I have the following data frame with Buy, Sell or do Nothing by date:
df <- structure(list(date = structure(c(17448, 17449, 17450, 17451,
17452, 17455, 17456, 17457, 17458, 17459), class = "Date"), Activity = c("Buy",
"Nothing", "Nothing", "Sell", "Nothing", "Sell", "Buy", "Nothing",
"Nothing", "Nothing")), row.names = c(NA, -10L), class = c("tbl_df",
"tbl", "data.frame"))
I want to keep the sell/buy, only if the previous command was the opposite. I.e. if there are two consecutive "sells" (possibly with "nothing" in between), I want to only keep the first one (and replace the second one with "nothing").

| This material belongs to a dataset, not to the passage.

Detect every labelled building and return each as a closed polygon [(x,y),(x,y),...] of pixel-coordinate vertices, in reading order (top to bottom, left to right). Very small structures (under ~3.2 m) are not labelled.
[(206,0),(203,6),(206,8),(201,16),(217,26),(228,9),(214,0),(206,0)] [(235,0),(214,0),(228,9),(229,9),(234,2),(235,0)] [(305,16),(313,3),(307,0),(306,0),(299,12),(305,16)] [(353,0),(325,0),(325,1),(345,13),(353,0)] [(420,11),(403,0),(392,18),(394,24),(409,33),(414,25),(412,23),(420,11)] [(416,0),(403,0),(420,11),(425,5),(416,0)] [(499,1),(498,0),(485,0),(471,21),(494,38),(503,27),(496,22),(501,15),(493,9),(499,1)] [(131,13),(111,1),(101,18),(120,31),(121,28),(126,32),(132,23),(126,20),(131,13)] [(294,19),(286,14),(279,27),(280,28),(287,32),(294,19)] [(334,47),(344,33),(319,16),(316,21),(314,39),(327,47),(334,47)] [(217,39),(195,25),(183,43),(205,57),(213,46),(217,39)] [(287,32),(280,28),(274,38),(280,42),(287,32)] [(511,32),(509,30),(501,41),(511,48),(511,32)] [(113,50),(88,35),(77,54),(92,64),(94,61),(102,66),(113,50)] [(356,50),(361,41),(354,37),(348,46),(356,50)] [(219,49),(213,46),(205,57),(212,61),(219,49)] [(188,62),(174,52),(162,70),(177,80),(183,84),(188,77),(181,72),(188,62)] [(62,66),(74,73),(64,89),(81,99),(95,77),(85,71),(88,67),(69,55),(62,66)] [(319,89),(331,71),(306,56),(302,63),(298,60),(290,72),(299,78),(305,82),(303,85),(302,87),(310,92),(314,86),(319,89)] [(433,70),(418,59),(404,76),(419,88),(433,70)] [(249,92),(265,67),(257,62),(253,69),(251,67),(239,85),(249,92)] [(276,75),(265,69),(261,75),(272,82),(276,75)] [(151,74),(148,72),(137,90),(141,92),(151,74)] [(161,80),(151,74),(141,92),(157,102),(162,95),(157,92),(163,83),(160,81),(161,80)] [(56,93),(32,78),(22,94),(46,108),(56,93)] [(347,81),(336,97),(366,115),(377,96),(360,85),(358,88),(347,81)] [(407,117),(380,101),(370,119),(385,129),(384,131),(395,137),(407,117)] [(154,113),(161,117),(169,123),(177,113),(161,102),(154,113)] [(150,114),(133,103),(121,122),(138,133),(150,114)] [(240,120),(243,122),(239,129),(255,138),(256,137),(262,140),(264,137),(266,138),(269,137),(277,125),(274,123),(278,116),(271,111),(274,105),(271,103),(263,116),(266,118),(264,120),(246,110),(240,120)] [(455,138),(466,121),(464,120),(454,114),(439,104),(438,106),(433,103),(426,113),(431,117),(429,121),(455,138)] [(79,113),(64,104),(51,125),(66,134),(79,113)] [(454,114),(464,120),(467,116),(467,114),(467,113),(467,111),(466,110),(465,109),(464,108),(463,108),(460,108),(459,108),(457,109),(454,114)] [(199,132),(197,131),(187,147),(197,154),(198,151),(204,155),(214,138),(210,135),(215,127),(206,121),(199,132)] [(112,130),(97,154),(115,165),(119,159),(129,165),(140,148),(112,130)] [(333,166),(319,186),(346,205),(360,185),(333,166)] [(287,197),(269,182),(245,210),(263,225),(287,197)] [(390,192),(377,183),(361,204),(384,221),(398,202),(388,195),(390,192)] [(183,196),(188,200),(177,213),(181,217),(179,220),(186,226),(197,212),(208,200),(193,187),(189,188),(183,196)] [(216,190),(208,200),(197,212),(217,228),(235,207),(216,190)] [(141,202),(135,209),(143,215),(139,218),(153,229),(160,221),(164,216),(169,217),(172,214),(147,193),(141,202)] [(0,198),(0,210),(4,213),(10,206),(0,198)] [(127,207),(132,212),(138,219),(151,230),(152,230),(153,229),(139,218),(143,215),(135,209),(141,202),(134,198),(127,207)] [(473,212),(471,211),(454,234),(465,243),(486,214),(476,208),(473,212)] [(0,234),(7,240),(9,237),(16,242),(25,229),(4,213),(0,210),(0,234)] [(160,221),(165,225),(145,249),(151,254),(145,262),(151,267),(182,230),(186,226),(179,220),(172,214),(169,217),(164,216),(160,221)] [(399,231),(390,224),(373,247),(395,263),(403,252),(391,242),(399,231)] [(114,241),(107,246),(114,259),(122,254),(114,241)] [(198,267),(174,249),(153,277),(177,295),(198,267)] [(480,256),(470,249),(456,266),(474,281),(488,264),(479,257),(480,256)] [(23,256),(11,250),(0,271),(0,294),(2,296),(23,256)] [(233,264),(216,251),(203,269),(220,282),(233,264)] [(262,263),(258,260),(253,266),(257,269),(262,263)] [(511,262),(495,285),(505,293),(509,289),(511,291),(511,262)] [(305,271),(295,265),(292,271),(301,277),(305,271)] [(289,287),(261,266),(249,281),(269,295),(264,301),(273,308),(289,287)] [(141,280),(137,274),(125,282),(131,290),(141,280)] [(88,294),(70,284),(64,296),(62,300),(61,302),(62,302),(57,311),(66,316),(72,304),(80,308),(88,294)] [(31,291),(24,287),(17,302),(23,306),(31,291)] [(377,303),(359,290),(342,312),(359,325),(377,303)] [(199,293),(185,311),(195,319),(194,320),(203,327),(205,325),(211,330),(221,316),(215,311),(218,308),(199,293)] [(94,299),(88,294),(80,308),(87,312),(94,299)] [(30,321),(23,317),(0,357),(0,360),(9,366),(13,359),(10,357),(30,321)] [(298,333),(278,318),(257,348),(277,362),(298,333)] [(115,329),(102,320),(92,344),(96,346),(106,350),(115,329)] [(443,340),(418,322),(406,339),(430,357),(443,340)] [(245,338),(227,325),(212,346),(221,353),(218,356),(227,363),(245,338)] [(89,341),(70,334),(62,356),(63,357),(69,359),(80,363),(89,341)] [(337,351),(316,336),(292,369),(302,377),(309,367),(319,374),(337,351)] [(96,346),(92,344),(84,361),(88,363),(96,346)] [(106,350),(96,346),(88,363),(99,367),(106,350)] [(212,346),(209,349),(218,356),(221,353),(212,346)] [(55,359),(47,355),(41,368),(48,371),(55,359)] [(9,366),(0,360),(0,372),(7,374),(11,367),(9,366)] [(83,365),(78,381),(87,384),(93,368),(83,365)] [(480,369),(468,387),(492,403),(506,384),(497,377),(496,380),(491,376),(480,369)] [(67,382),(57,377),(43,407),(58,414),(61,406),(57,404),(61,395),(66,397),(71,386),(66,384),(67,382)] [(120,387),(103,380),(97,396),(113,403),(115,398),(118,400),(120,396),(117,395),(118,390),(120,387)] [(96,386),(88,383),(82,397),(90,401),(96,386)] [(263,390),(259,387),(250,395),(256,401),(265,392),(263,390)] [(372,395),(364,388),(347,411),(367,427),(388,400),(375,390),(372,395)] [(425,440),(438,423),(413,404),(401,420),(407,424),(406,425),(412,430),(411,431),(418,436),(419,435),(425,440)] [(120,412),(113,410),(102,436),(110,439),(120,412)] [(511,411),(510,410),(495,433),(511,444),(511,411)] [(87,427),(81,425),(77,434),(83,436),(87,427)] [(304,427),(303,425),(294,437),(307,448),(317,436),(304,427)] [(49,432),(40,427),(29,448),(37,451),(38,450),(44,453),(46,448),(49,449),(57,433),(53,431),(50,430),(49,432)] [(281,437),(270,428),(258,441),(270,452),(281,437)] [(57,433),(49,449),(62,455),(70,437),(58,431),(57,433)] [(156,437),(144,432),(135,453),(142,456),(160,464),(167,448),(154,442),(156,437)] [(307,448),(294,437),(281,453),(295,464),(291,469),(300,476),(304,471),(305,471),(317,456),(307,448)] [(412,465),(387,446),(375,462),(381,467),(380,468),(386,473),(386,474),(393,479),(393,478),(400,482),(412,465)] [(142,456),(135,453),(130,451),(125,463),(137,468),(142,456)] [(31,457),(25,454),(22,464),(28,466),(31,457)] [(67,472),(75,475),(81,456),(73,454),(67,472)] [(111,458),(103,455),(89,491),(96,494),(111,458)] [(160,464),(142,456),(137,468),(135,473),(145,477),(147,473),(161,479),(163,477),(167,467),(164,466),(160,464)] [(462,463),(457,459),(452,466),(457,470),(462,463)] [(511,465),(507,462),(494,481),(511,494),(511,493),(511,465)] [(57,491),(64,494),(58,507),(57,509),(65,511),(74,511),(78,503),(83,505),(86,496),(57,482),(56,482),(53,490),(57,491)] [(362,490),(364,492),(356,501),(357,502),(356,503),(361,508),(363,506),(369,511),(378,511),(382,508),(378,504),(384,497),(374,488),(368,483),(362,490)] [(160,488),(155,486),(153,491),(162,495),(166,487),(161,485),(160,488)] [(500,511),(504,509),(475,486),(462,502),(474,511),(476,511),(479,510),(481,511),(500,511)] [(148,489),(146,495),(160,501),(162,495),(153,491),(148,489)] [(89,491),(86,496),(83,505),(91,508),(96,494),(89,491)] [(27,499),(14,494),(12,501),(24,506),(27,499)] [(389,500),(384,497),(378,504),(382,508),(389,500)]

How can I accomplish this without a loop? Consider a huge data frame
Expected output (Only row 6 has changed):
structure(list(date = structure(c(17448, 17449, 17450, 17451,
17452, 17455, 17456, 17457, 17458, 17459), class = "Date"), Activity =
c("Buy",
"Nothing", "Nothing", "Sell", "Nothing", "Nothing", "Buy", "Nothing",
"Nothing", "Nothing")), row.names = c(NA, -10L), class = c("tbl_df",
"tbl", "data.frame"))
CodePudding user response:
I'm not sure how well this generalises so you probably need to do some testing on a larger dataset, but here is an option
df %>%
mutate(tmp = na_if(Activity, "Nothing")) %>%
fill(tmp) %>%
mutate(
Activity = replace(
Activity, lag(tmp) == tmp & Activity == tmp, "Nothing")) %>%
select(-tmp)
## A tibble: 10 × 2
# date Activity
# <date> <chr>
# 1 2017-10-09 Buy
# 2 2017-10-10 Nothing
# 3 2017-10-11 Nothing
# 4 2017-10-12 Sell
# 5 2017-10-13 Nothing
# 6 2017-10-16 Nothing
# 7 2017-10-17 Buy
# 8 2017-10-18 Nothing
# 9 2017-10-19 Nothing
#10 2017-10-20 Nothing
The idea is to create a TRUE
/FALSE
flag (defined by the logical expression lag(tmp) == tmp & Activity == tmp
) and based on (lagged) values in a tmp
column that has all "Nothing"
values replaced with the previous value.